With his almost telepathic sensitivity towards the guvnor, Noakes stepped in to cover Markham’s silence. ‘Looks like she were happy at school, your lass,’ he said. Then, almost as an afterthought, ‘Her friend looks a bit down in the dumps, though . . . kind of mardy.’
‘I got to thinking about her after you were here last time . . . Dawn said she didn’t keep up with her after O levels.’ He pursed his lips reminiscently. ‘There was some kind of bust-up . . . she got too intense . . . clingy, was what Dawn said . . . I could see it made her uncomfortable talking about it.’
‘More’n likely they fe
ll out over some lad,’ Noakes suggested.
‘No.’ The other looked ruminative. ‘I don’t think it was that . . . Sounded like her friend got a bit . . . well, possessive . . . so Dawn broke it off.’
Something in their expressions must have alerted him.
‘D’you think this has got something to do with what happened . . . why Dawn and Marian were killed?’ The mild-mannered widower looked agitated. ‘Some playground spat?’
‘We’ve got no reason to think so, Mr MacAlinden,’ Markham said firmly. ‘But sometimes a victim’s past . . . their schooldays, childhood even, can give us a new angle . . . put the investigation on a fresh track.’
The two spots of colour that had appeared on Dan MacAlinden’s cheekbones gradually subsided as the DI, now well in command of his emotions, diverted the man’s attention to more pictures and other topics.
When all the time it was the girl with the changeling looks who claimed his thoughts.
* * *
‘Nice one, guv,’ Noakes said after they had left the flat. ‘Looked like he was gonna flip when he thought Dawn’s murder had summat to do with her bestie.’
They were back at the undercroft now.
‘What’s the betting it did though, Noakes?’
The DS made a sucking noise through his teeth, as though to express profound scepticism.
‘MacAlinden’s right though, ain’t he, guv?

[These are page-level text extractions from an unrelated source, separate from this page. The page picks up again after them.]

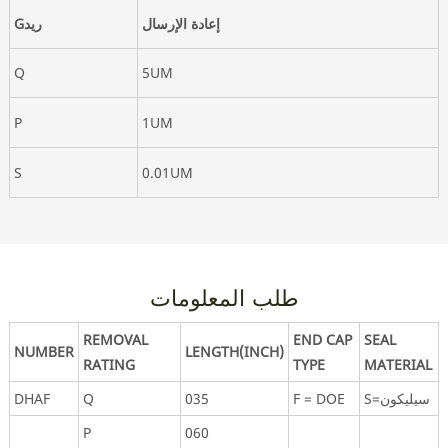
إعادة الإرسال
Gريد
Q
5UM
P
1UM
S
0.01UM
طلب المعلومات
REMOVAL
END CAP
SEAL
NUMBER
LENGTH(INCH)
RATING
TYPE
MATERIAL
S=سيليكون
F = DOE
035
Q
DHAF
P
060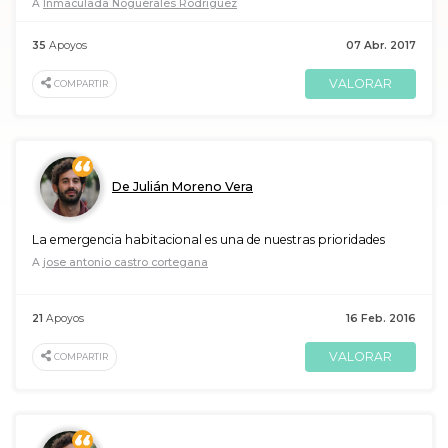
A
Inmaculada Noguerales Rodriguez
35
Apoyos
07 Abr. 2017
VALORAR
COMPARTIR
De Julián Moreno Vera
La emergencia habitacional es una de nuestras prioridades
A
jose antonio castro cortegana
21
Apoyos
16 Feb. 2016
VALORAR
COMPARTIR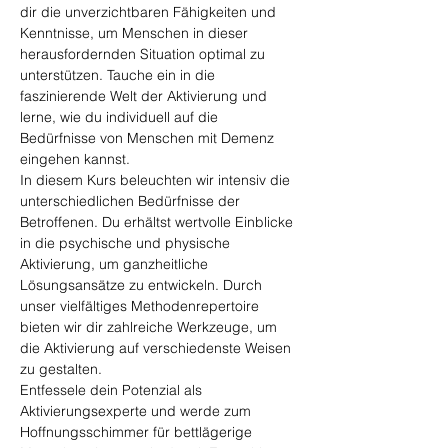
dir die unverzichtbaren Fähigkeiten und 
Kenntnisse, um Menschen in dieser 
herausfordernden Situation optimal zu 
unterstützen. Tauche ein in die 
faszinierende Welt der Aktivierung und 
lerne, wie du individuell auf die 
Bedürfnisse von Menschen mit Demenz 
eingehen kannst.
In diesem Kurs beleuchten wir intensiv die 
unterschiedlichen Bedürfnisse der 
Betroffenen. Du erhältst wertvolle Einblicke 
in die psychische und physische 
Aktivierung, um ganzheitliche 
Lösungsansätze zu entwickeln. Durch 
unser vielfältiges Methodenrepertoire 
bieten wir dir zahlreiche Werkzeuge, um 
die Aktivierung auf verschiedenste Weisen 
zu gestalten.
Entfessele dein Potenzial als 
Aktivierungsexperte und werde zum 
Hoffnungsschimmer für bettlägerige 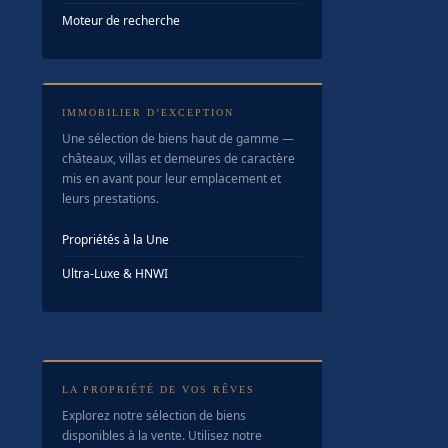
Moteur de recherche
IMMOBILIER D’EXCEPTION
Une sélection de biens haut de gamme —
châteaux, villas et demeures de caractère
mis en avant pour leur emplacement et
leurs prestations.
Propriétés à la Une
Ultra-Luxe & HNWI
LA PROPRIÉTÉ DE VOS RÊVES
Explorez notre sélection de biens
disponibles à la vente. Utilisez notre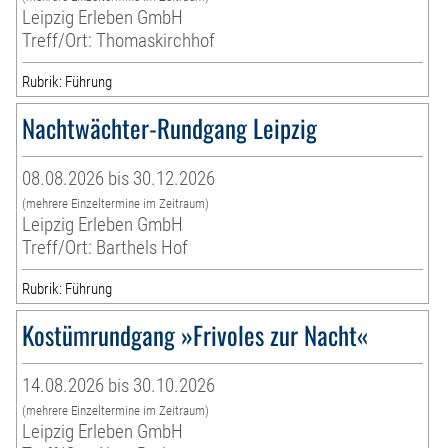
Leipzig Erleben GmbH
Treff/Ort: Thomaskirchhof
Rubrik: Führung
Nachtwächter-Rundgang Leipzig
08.08.2026 bis 30.12.2026
(mehrere Einzeltermine im Zeitraum)
Leipzig Erleben GmbH
Treff/Ort: Barthels Hof
Rubrik: Führung
Kostümrundgang »Frivoles zur Nacht«
14.08.2026 bis 30.10.2026
(mehrere Einzeltermine im Zeitraum)
Leipzig Erleben GmbH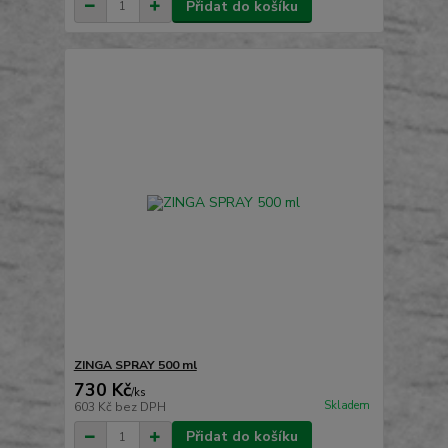
Přidat do košíku
ZINGA SPRAY 500 ml
730 Kč
/
ks
Skladem
603 Kč
bez DPH
Přidat do košíku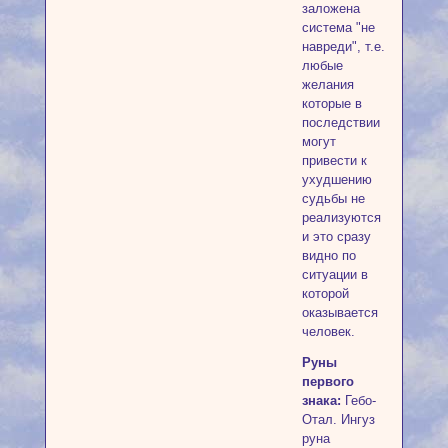
заложена
система "не
навреди", т.е.
любые
желания
которые в
последствии
могут
привести к
ухудшению
судьбы не
реализуются
и это сразу
видно по
ситуации в
которой
оказывается
человек.
Руны
первого
знака:
Гебо-
Отал. Ингуз
руна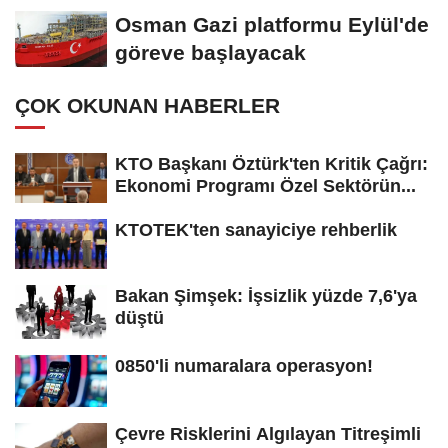
Osman Gazi platformu Eylül'de
göreve başlayacak
ÇOK OKUNAN HABERLER
KTO Başkanı Öztürk'ten Kritik Çağrı:
Ekonomi Programı Özel Sektörün...
KTOTEK'ten sanayiciye rehberlik
Bakan Şimşek: İşsizlik yüzde 7,6'ya
düştü
0850'li numaralara operasyon!
Çevre Risklerini Algılayan Titreşimli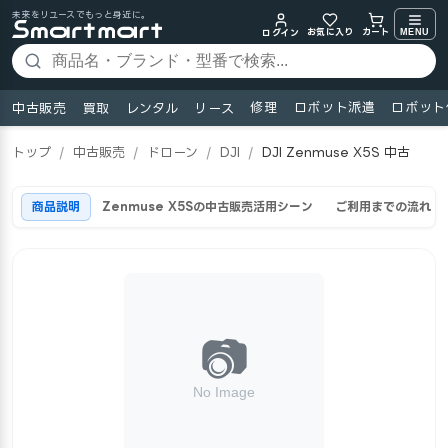
未来をリユースでもっと身近に。
お気に入り
MENU
カート
ログイン
修理
ロボット派遣
ロボット
中古販売
買取
レンタル
リース
トップ
/
中古販売
/
ドローン
/
DJI
/
DJI Zenmuse X5S 中古
商品説明
Zenmuse X5Sの中古販売活用シーン
ご利用までの流れ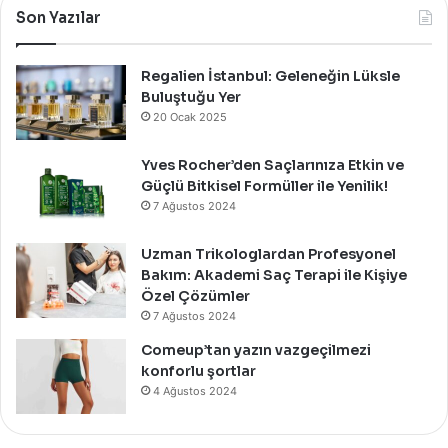
Bir
Son Yazılar
Davet
İle
Kutladı!
Regalien İstanbul: Geleneğin Lüksle
Buluştuğu Yer
20 Ocak 2025
Yves Rocher’den Saçlarınıza Etkin ve
Güçlü Bitkisel Formüller ile Yenilik!
7 Ağustos 2024
Uzman Trikologlardan Profesyonel
Bakım: Akademi Saç Terapi ile Kişiye
Özel Çözümler
7 Ağustos 2024
Comeup’tan yazın vazgeçilmezi
konforlu şortlar
4 Ağustos 2024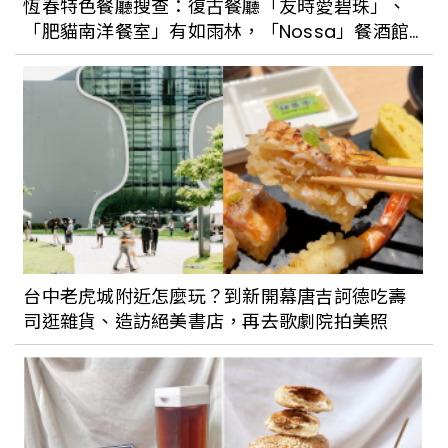
恆春特色餐廳搜查：復古餐廳「友時愛碧珠」、
「肥貓南洋餐室」有如雨林，「Nossa」餐酒館
海景第一排
台中老虎城附近怎麼玩？到新開幕唐吉訶德吃壽
司逛雜貨、造訪絕美書店，再去歌劇院拍美照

I mean, a teenage squabble . . . Don’ see how that could end up in murder.’
‘Think about what he said. This girl was too intense . . . too clingy and possessive, so Dawn had to break it off.’
The other stared at him. ‘You saying they were lezzies, guv?’

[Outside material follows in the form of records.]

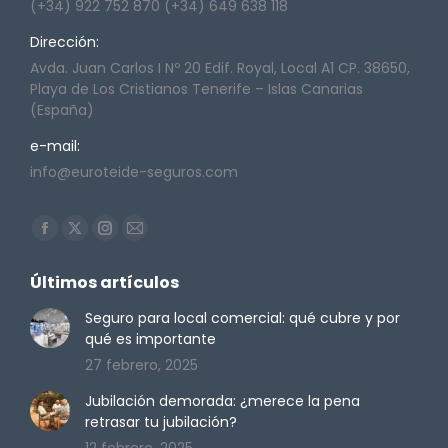
(+34) 922 752 870 (+34) 649 638 118
Dirección:
Avda. Juan Carlos I Nº 20 Edif. Royal, Local A1 CP. 38650,
Playa de Los Cristianos Tenerife – Islas Canarias
(España)
e-mail:
info@euroteide-seguros.com
Encuéntranos en:
Facebook
X
Instagram
Mail
page
page
page
page
Últimos artículos
opens
opens
opens
opens
in
in
in
in
Seguro para local comercial: qué cubre y por
qué es importante
new
new
new
new
27 febrero, 2025
window
window
window
window
Jubilación demorada: ¿merece la pena
retrasar tu jubilación?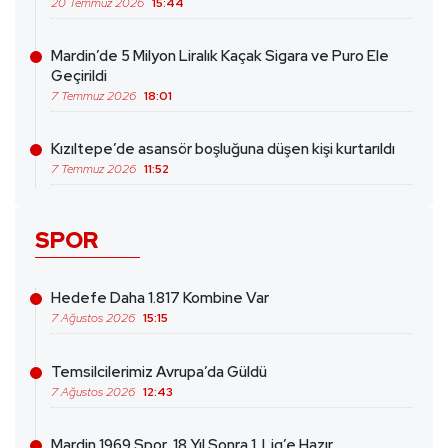
20 Temmuz 2026
15:44
Mardin’de 5 Milyon Liralık Kaçak Sigara ve Puro Ele
Geçirildi
7 Temmuz 2026
18:01
Kızıltepe’de asansör boşluğuna düşen kişi kurtarıldı
7 Temmuz 2026
11:52
SPOR
Hedefe Daha 1.817 Kombine Var
7 Ağustos 2026
15:15
Temsilcilerimiz Avrupa’da Güldü
7 Ağustos 2026
12:43
Mardin 1969 Spor, 18 Yıl Sonra 1. Lig’e Hazır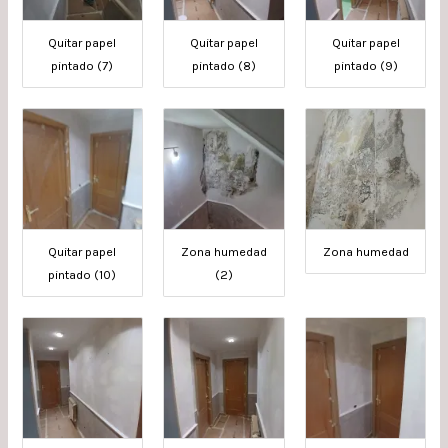
Quitar papel
Quitar papel
Quitar papel
pintado (7)
pintado (8)
pintado (9)
Quitar papel
Zona humedad
Zona humedad
pintado (10)
(2)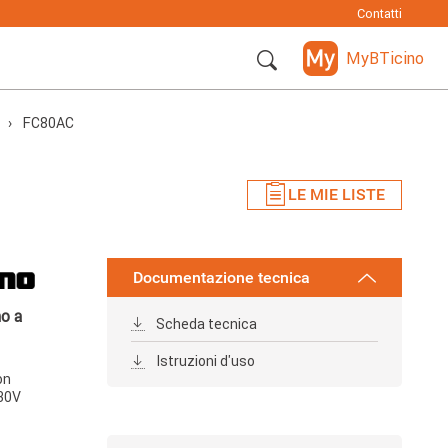
Contatti
MyBTicino
FC80AC
LE MIE LISTE
Documentazione tecnica
o a
Scheda tecnica
Istruzioni d'uso
on
230V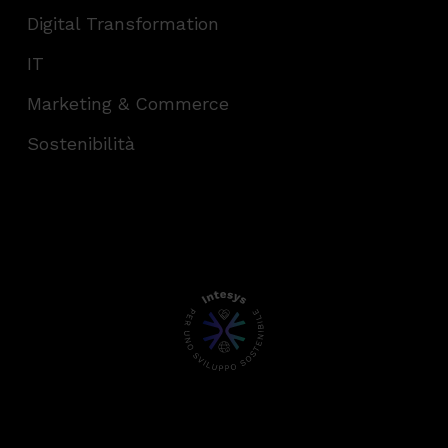
Digital Transformation
IT
Marketing & Commerce
Sostenibilità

‘I’m saying we could be looking at a schoolgirl crush that got out of hand . . . on one side at least.’
Noakes whistled. ‘Mebbe if Dawn was gay, then she an’ Mrs B could’ve been . . . well . . . you know . . . at it after all.’
‘I doubt very much they were “at it”,’ Markham replied with heavy forbearance. ‘Nothing points to them being in a sexual relationship, and I’d say Dawn was happily married.’
‘Lemme get this right, guv.’ The DS screwed up his features, looking for all the world as though he fancied himself CID’s savviest agony uncle. ‘Dawn wasn’t up for any of that . . . but this other girl was and went doolally when she got the ole heave-ho.’ Markham flinched as he imagined the effect of such euphemisms on Kate Burton, before reflecting that these days her shoulders were broad enough to cope.